6. Es deprimente admitir que, en el siglo XXI, la violencia ilegítima y los abusos de poder contra el Estado de derecho y los derechos humanos, no sólo que no desaparecen, sino que se incrementan y refinan. Esto está ocurriendo en la Cuba post 11J, que, según Prisioners Defenders, para el 3 de agosto de 2021, con 272 convictos y condenados políticos en un plazo de 20 días, muchos de ellos torturados; en la Nicaragua de cara a las elecciones presidenciales de noviembre de 2021, según la Lista Mensual de Personas Presas y Presos Políticos Nicaragua, con 139 presos políticos en agosto de 2021, sometidos a malos tratos, torturas, atención médica insuficiente, amenazas contra familiares, tácticas de desgaste físico, pero especialmente emocional, burlas, intimidación, y criminalización de la defensa. En Venezuela, según datos del Foro Penal, para el 10 de agosto se contaba con 268 presos políticos, aunque “9.406 personas se mantienen sujetas a procesos penales arbitrarios”.  Gonzalo Himiob, del Foro Penal, sostiene que “desde 2014, se han registrado 15.741 detenciones políticas en Venezuela”, y los datos para Cuba y Nicaragua después de los momentos en que la población civil salió a las calles a protestar contra los abusos de sus propios gobiernos, son parecidos: la protesta y la oposición al gobierno de izquierda es algo que deberá pagarse caro, con cárcel, procesos y juicios viciados, torturas, intimidaciones y muchas veces, desaparición o muerte.

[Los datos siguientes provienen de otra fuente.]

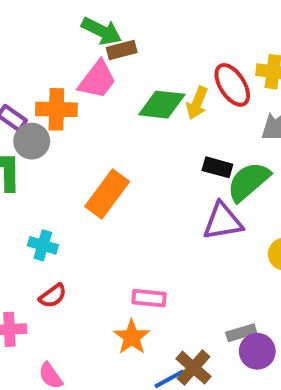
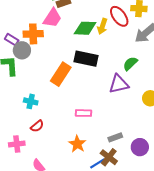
black rectangle: (217, 167) -> (86, 59), moved, size x1.6
green semicircle: (248, 182) -> (130, 64), size x0.7
pink rectangle: (149, 298) -> (83, 113), moved
gray rectangle: (241, 333) -> (115, 137), moved

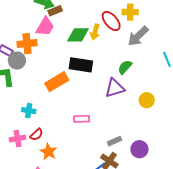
orange rectangle: (61, 74) -> (57, 82), turned 30
pink cross: (17, 144) -> (18, 139), moved
orange star: (77, 144) -> (48, 152), moved

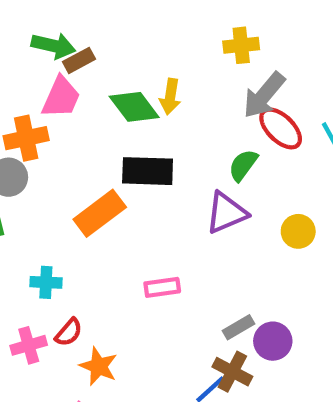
red ellipse: (111, 21) -> (281, 128), moved
green diamond: (78, 35) -> (134, 107), turned 60
purple circle: (139, 149) -> (273, 341), moved

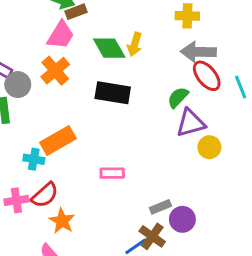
gray arrow: (264, 95) -> (198, 52), turned 44
orange cross: (26, 138) -> (55, 71), moved, turned -36
orange rectangle: (100, 213) -> (58, 141), moved
purple triangle: (226, 213) -> (191, 123), moved
red semicircle: (69, 332) -> (45, 195), size x1.4

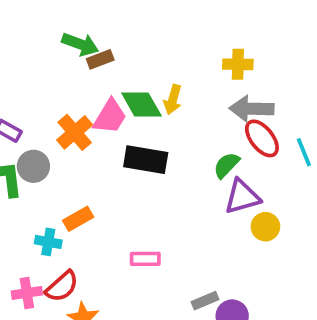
pink trapezoid: (61, 35) -> (110, 117), moved
gray circle: (18, 85) -> (33, 166), moved
orange rectangle: (58, 141) -> (78, 219), size x0.7

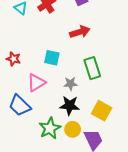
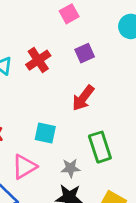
red arrow: (80, 32) -> (83, 98), turned 144

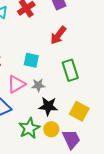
gray star: (71, 168) -> (38, 85), moved

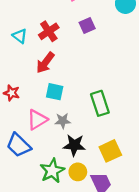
red arrow: (58, 35) -> (45, 63), moved
yellow square: (79, 111) -> (110, 151), turned 36

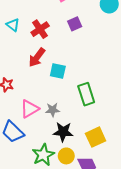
cyan triangle: (20, 36) -> (13, 25), moved
cyan square: (55, 92) -> (58, 71), moved

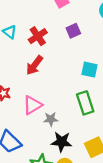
cyan square: (58, 71) -> (89, 70), moved
pink triangle: (30, 109) -> (32, 105), moved

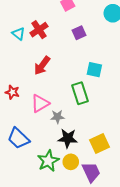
red cross: (38, 36) -> (39, 30), moved
green rectangle: (85, 103) -> (80, 93), moved

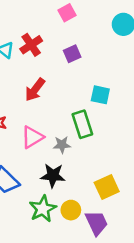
purple square: (79, 33) -> (72, 54), moved
gray star: (57, 117) -> (62, 145), moved
black star: (68, 138) -> (53, 175), moved

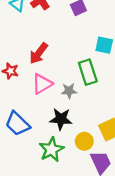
red arrow: (35, 90) -> (39, 53), moved
yellow circle: (71, 210) -> (84, 141), moved

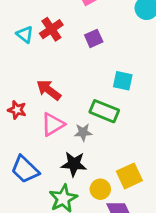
red arrow: (39, 53) -> (49, 90), turned 90
green rectangle: (88, 72) -> (104, 111), turned -50

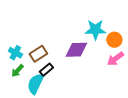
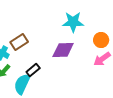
cyan star: (95, 30) -> (73, 22), moved
brown rectangle: (38, 54) -> (19, 42), moved

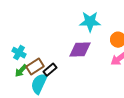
brown rectangle: (19, 42) -> (35, 67), moved

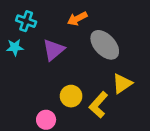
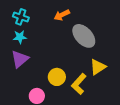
cyan star: (15, 47) -> (20, 37), moved
purple triangle: (54, 50) -> (20, 59), moved

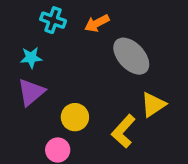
cyan cross: (21, 17) -> (53, 20), moved
yellow circle: (57, 77) -> (75, 117), moved

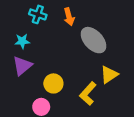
orange arrow: (97, 23) -> (69, 17), turned -78

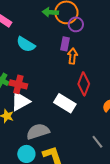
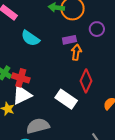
purple circle: (76, 24) -> (97, 29), moved
purple rectangle: (65, 44) -> (69, 40), turned 64

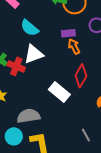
orange arrow: (76, 52) -> (74, 46), turned -42
white triangle: (22, 95) -> (34, 54), moved

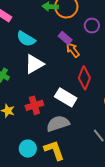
purple rectangle: (68, 33) -> (65, 38), turned 56
red cross: (16, 66) -> (34, 105), moved, turned -30
gray semicircle: (29, 116) -> (58, 124), moved

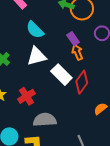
white rectangle: (66, 97) -> (61, 75), moved
red cross: (34, 105) -> (26, 96), turned -30

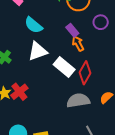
red cross: (26, 96) -> (19, 92), moved
gray semicircle: (45, 120) -> (78, 101), moved

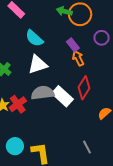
white rectangle: (64, 67) -> (62, 96), moved
gray semicircle: (78, 101) -> (43, 93), moved

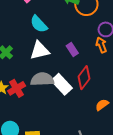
purple rectangle: (73, 45) -> (72, 50), moved
orange arrow: (78, 58) -> (101, 45), moved

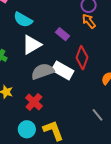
red cross: (17, 88) -> (34, 102), moved

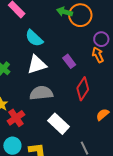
white rectangle: (63, 70) -> (59, 124), moved
red cross: (34, 102) -> (16, 118), moved

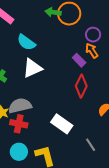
purple rectangle: (69, 61) -> (79, 60), moved
gray semicircle: (41, 93) -> (20, 106), moved
red cross: (16, 118) -> (19, 124), turned -36

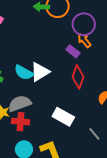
purple circle: (93, 35) -> (84, 24), size x1.5
cyan semicircle: (26, 42) -> (24, 72), moved
white triangle: (32, 68) -> (40, 72), moved

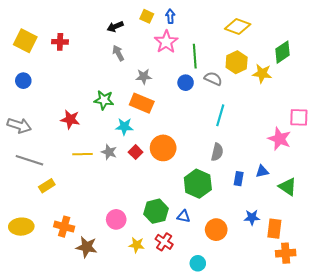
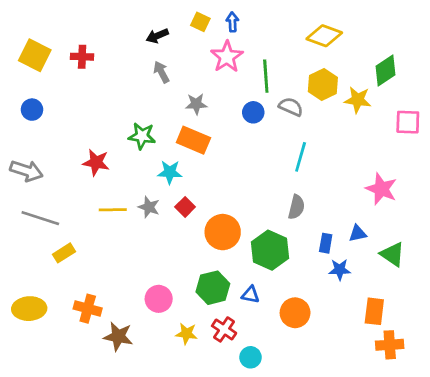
pink square: (299, 117) -> (408, 122), moved
orange circle: (163, 148) -> (223, 232), moved
blue star: (252, 217) -> (340, 270), moved
cyan circle: (198, 263) -> (250, 357), moved

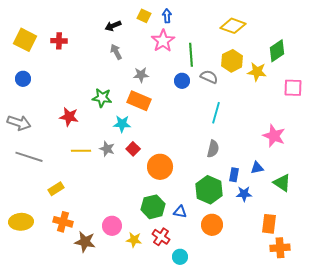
green hexagon: (270, 250) -> (209, 190), moved
yellow rectangle: (64, 253) -> (56, 189), moved
pink circle: (159, 299) -> (112, 226), moved

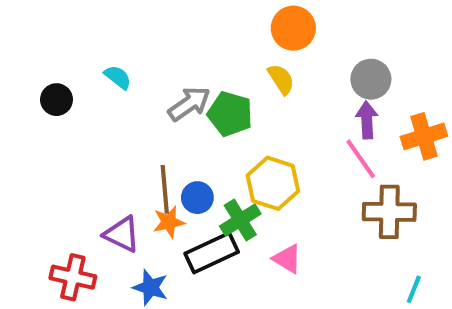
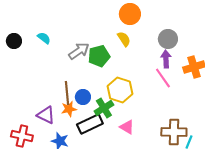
black circle: (57, 100) -> (14, 41), moved
green pentagon: (230, 114) -> (99, 56), turned -30
brown cross: (389, 212) -> (174, 132), moved

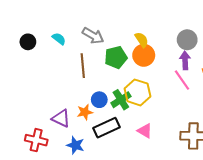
orange circle: (130, 14) -> (144, 55), moved
gray arrow: (79, 51) -> (93, 36), moved, turned 65
brown line: (67, 93) -> (83, 66), moved
green cross: (104, 108) -> (121, 100), moved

7. Por último, ¿qué sucede ahora en Bolivia? Si bien los números de presos políticos y de violencia y los actos de persecución ejercida desde el Estado no son tan masivos, parecería que la violencia ejercida desde el Estado va en aumento. Bolivia, ya de por sí proclive a ser una sociedad conflictiva, violenta e intolerante, y a tener un Estado legitimador (por múltiples conveniencias) de todo tipo de violencias, los actos violentos desde y a favor de los gobiernos de izquierda del MAS no sólo que no han desaparecido, sino que parecen incrementarse después del gran levantamiento popular de octubre-noviembre de 2019. Parecería que allí donde hay oposición a las izquierdas en el poder, la receta es la misma: represión contra los enemigos, despliegue del odio y los miedos, fantasías y revanchismo. Cada vez que se repite el cántico: “No es venganza, es justicia”, se está evidenciando exactamente lo contrario, precisamente por la insistencia en pregonarlo: se busca venganza, no justicia. Pero hay más aún: se busca intimidar, ejemplarizar, para que nadie, nunca más, se atreva a cuestionar al sacrosanto gobierno “del pueblo”, para que nunca más exista oposición, para que se pueda consolidar un modelo de sociedad cada vez más intolerante, panóptico, castigador, opresivo, incluso, a la larga, para aquellos que los apoyaron: se crea un monstruo de cuyas reacciones violentas futuras nadie estará a salvo, a menos que se doblegue a sus exigencias totalitarias.